Hasselmann entwickelte zudem Methoden, um zwischen natürlichem Geschehen und menschlichen Einflüssen auf das Erdklima unterscheiden zu können. So konnte gezeigt werden, dass die Erderwärmung tatsächlich durch die menschlichen Treibhausgas-Emissionen ausgelöst wurde.

Giorgio Parisi ist an der La-Sapienza-Universität in Rom tätig. (Foto: -/dpa)

Zu Beginn der 1980er Jahre entdeckte Giorgio Parisi versteckte Muster in ungeordnet wirkenden physikalischen Systemen. Solche Effekte treten in den unterschiedlichsten Bereichen auf, in der Biologie, in den Neurowissenschaften, in der Mathematik. Sie spielen aber auch beim maschinellen Lernen eine Rolle.

"Wir müssen jetzt schnell reagieren und dürfen nicht noch länger zögern"

Das Komitee betont, dass es sich im Grunde um zwei unterschiedliche Preise handele, die jedoch durch das Überthema Komplexität und Ordnung zusammengehalten würden. Der erste Teil des Preises soll auch eine Mahnung an Politiker sein: Die den Klimamodellen zugrunde liegende Wissenschaft ist solide, an der Erderhitzung gibt es keinen Zweifel. Diese Botschaft unterstrich Parisi, der nach der Bekanntgabe per Telefon zur Pressekonferenz des Komitees zugeschaltet wurde. "Wir müssen jetzt schnell reagieren und dürfen nicht noch länger zögern", sagte er angesichts der steigenden Temperaturen. Er selbst habe den Nobelpreis zwar heute nicht erwartet, doch die Möglichkeit in Betracht gezogen. Er habe an diesem Morgen das Telefon immer in der Nähe behalten. Es könnte ja doch ein Anruf aus Stockholm kommen.

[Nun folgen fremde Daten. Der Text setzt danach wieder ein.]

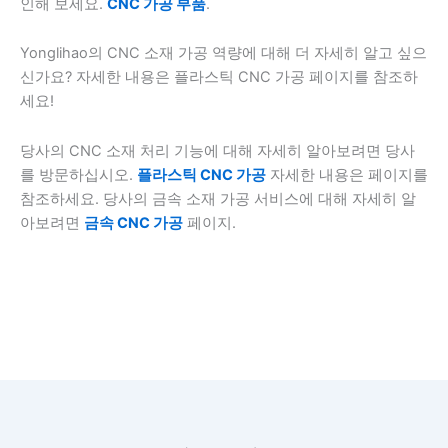
인해 보세요.
CNC 가공 부품
.
Yonglihao의 CNC 소재 가공 역량에 대해 더 자세히 알고 싶으
신가요? 자세한 내용은 플라스틱 CNC 가공 페이지를 참조하
세요!
당사의 CNC 소재 처리 기능에 대해 자세히 알아보려면 당사
를 방문하십시오.
플라스틱 CNC 가공
자세한 내용은 페이지를
참조하세요. 당사의 금속 소재 가공 서비스에 대해 자세히 알
아보려면
금속 CNC 가공
페이지.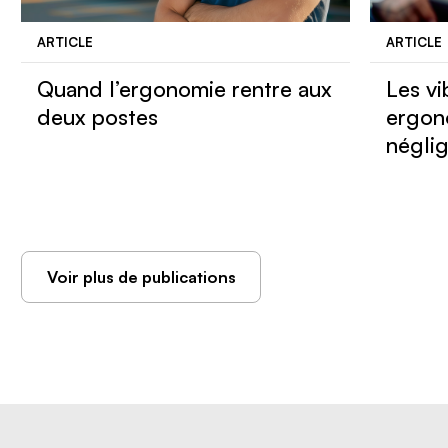
ARTICLE
ARTICLE
Quand l’ergonomie rentre aux
Les vi
deux postes
ergon
négli
Voir plus de publications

Im vergangenen Jahr hatte der deutsche Astrophysiker Reinhard Genzel den Physik-Nobelpreis zusammen mit einer Kollegin und einem Kollegen für die Erforschung Schwarzer Löcher bekommen. Seit der ersten Nobelpreis-Ehrung vor 120 Jahren wurden insgesamt 211 Physiker und vier Physikerinnen ausgezeichnet. 47 Mal wurde der Physik-Nobelpreis an nur eine Person vergeben, zuletzt im Jahr 1992.

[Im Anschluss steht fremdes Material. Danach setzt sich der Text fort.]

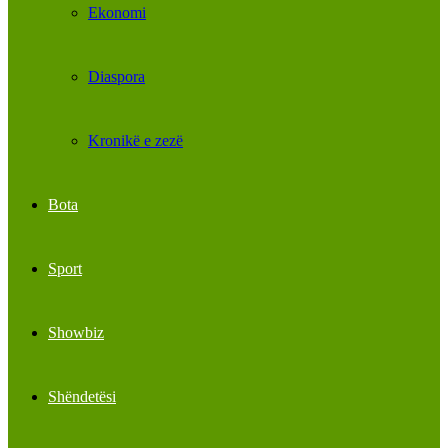
Ekonomi
Diaspora
Kronikë e zezë
Bota
Sport
Showbiz
Shëndetësi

Am Montag wurden bereits die Nobelpreisträger für Physiologie oder Medizin verkündet. Die US-Sinnesforscher David Julius und Ardem Patapoutian werden für ihre Arbeiten zum Tastsinn und Temperaturempfinden geehrt. Die Entwickler der Covid-Impfstoffe gingen hingegen leer aus.

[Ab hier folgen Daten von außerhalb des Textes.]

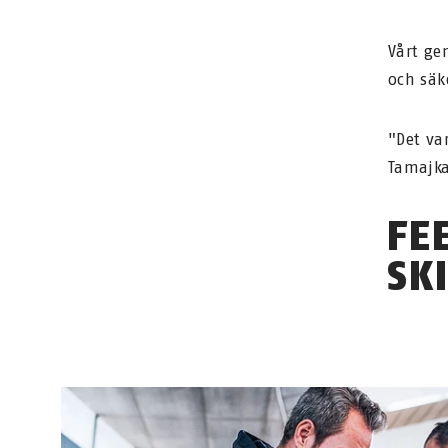
Vårt ge
och säk
"Det va
Tamajk
FE
SK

Verliehen werden die Nobelmedaillen und Diplome am 10. Dezember, dem Todestag von Preisstifter Alfred Nobel. Am Mittwoch verkündet die Königlich Schwedische Akademie der Wissenschaften die Preisträger in Chemie, am Donnerstag folgt die Bekanntgabe des Literaturnobelpreisträgers. Am Freitag ist dann in Oslo der Friedensnobelpreis dran, am kommenden Montag wiederum in Stockholm der Preis für Wirtschaftswissenschaften, der als einziger nicht auf Nobels Testament zurückgeht.